Hence, the mean square error of the training-testing set was estimated in each pass of the training and the training is terminated as soon as it becomes the minimum.

3.0 Results and Discussion
Figure 2 shows the comparison of normalized RADARSAT-1 surface current simulation with the ANN model and the in-situ surface current measurements. It is clear that in the scale of (0, 1), the outputs of ANNs coincide basically with the RADARSAT-1 SAR surface current except for several points in some peaks, where the RARDARSAT-1 SAR image intensity not restored accurately due to the shift of the surface current in azimuth direction (Michael et al., 2001) From statistical comparison it is evident that NN out performs regression analysis in calculating the surface current parameters (Figure 3).


Figure 2. Comparison between Normalized Surface Current Estimated from RADARSAT-1 SAR Image, NNs Model and In Situ Measurements


Figure 3. Regression Analysis between In-situ Measurements and Neural network

The regression analysis shows a good agreement between the NN surface current estimation and in situ surface current compared to one estimated directly from RADARSAT-1 SAR image (Table 1) where R 2 is 0.78. In fact, the NN model can recognize the non-linearity of the transfer function of the quasi-linear model, which used as one of the hidden layer. The RMSE is detected from NN model was 0.18 m/s while RMSE is detected from RADARSAT-1 SAR image is 0.33 m/s. The reduction of the amount of the errors is due to good performance of regression models. It is seen that NN could predict the minimum and maximum current speed of 0.19 m/s and 0.72 m/s, respectively. It should be noted that, NN techniques could be sufficient to simulate the surface current from RADARSAT-1 SAR image. This finding is similar to Cramer (1998).

Table 1: Statistical Comparison between NN model and RADARSAT-1 SAR Surface Current
Model R 2 RMS (m/s)
NNs
RADARSAT-1SAR image
0.78
0.49
0.18
0.33

Figure 4 shows the spatial distribution of the current vectors was simulated from NN. This means that during the training phase the net successes in establishing an appropriate mapping that, starting from the set of the computed features, allows to identify the image intensity gradient along the image. This is because the step forward in implementation of the neural net performance consists in the analysis of the gradient intensity of the image backscatter along the selected area.


Figure 4. Spatial Distribution of RADARSAT-1 SAR Neural Network Surface Current

The 3-D maximum current velocity simulated from the CHH band is 0.8 m/s with the northerly current flow along the range direction (Figure 5). This is because that March represents the northeast monsoon period as the coastal water currents in the South China Sea tend to move from the north direction (Maged 1994). The range travelling current is due to the strong non-linearity due to the smaller value of R/V which is 110 s.

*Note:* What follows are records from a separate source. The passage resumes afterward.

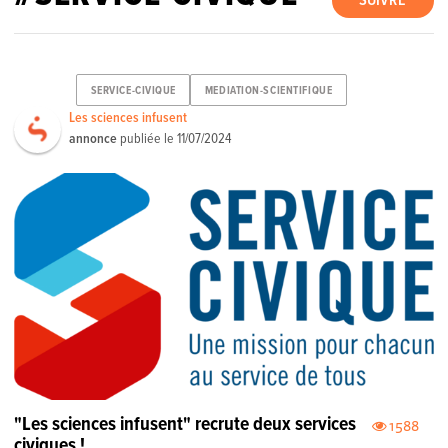
SUIVRE
SERVICE-CIVIQUE
MEDIATION-SCIENTIFIQUE
Les sciences infusent
annonce
publiée le
11/07/2024
"Les sciences infusent" recrute deux services
1588
civiques !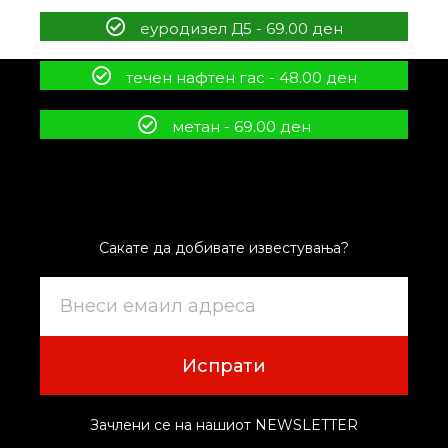
еуродизел Д5 - 69.00 ден
течен нафтен гас - 48.00 ден
метан - 69.00 ден
Сакате да добивате известувања?
Испрати
Зачлени се на нашиот NEWSLETTER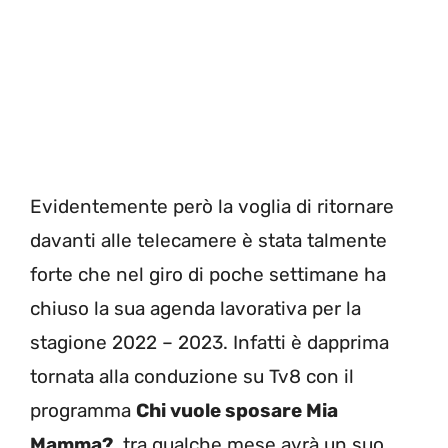
Evidentemente però la voglia di ritornare
davanti alle telecamere è stata talmente
forte che nel giro di poche settimane ha
chiuso la sua agenda lavorativa per la
stagione 2022 – 2023. Infatti è dapprima
tornata alla conduzione su Tv8 con il
programma
Chi vuole sposare Mia
Mamma?
, tra qualche mese avrà un suo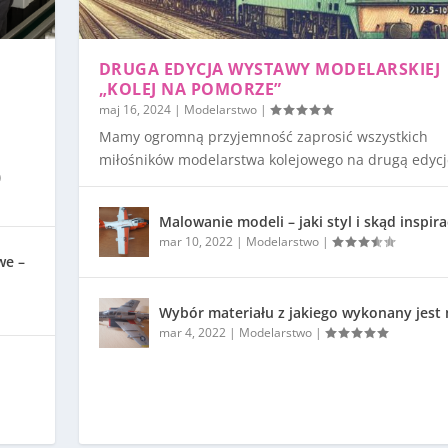
DRUGA EDYCJA WYSTAWY MODELARSKIEJ
„KOLEJ NA POMORZE”
maj 16, 2024
|
Modelarstwo
|
Mamy ogromną przyjemność zaprosić wszystkich
miłośników modelarstwa kolejowego na drugą edycję
)
Malowanie modeli – jaki styl i skąd inspira
mar 10, 2022
|
Modelarstwo
|
we –
Wybór materiału z jakiego wykonany jest
mar 4, 2022
|
Modelarstwo
|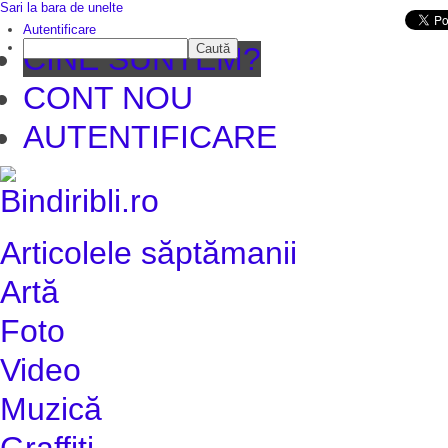
Sari la bara de unelte
Da mai departe
Autentificare
Caută
CINE SUNTEM?
CONT NOU
AUTENTIFICARE
Articolele săptămanii
Artă
Foto
Video
Muzică
Graffiti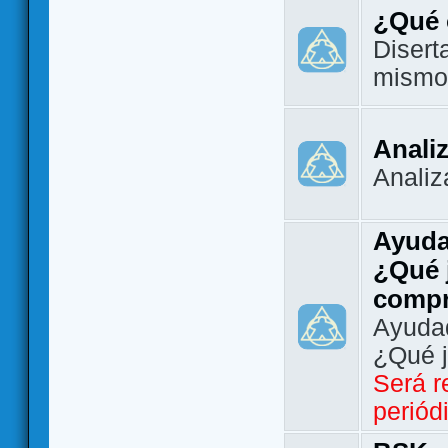
¿Qué 
Disert
mismo
Analiz
Analiz
Ayuda
¿Qué 
comp
Ayudad
¿Qué 
Será r
periód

Figure 5. 3-D Current Pattern Movements from Neural Network Model

Conclusion
In this study neural network model for RADARSAT-1 surface current simulation has been demonstrated. The ANNs can be used to extract the current vector movements included in their weights and also the outputs of hidden neurons. It is also possible for this approach to be applied to other RADARSAT-1 SAR data. On the other hand, the modification to the approach to enhance the performance of ANN for RADARSAT-1 SAR surface current model is under the consideration and investigation.

References
  • Cramer,C., 1998. “Neural Networks for Image and Video Compression: A Review,” European Journal of Operational Research, Vol. 108, pp.266-282.
  • Lim,L., Chau,F. and A., Leung,K., 2000. “Compression of Ultraviolet-visible Spectrum with Recurrent Neural Network,” Chemometrics and Intelligent Laboratory Systems, 2000, Vol. 52, pp.135-143.
  • Iwata,A., Nagasaka,Y., and Suzumura, N., 1989. “A Digital Holter Monitoring System with Dual 3 Layers Neural Networks,” Proceeding of IEEE International Joint Conf. on Neural Network, pp. II-69– II-74.
  • Maged M, Coastal Water Circulation off Kuala Terengganu, Malaysia”. MSc. Thesis Universiti Pertanian Malaysia. 1994
  • Michael D. Vachon,P.W., Dobson, F.W., and Oslen, R.B., 2001. “Ocean wave Extraction from RADARSAT Synthetic Aperture Radar Inter-Look Image Cross-Spectra. Transactions on Geoscienceand Remote Sensing,39 (1)21-37.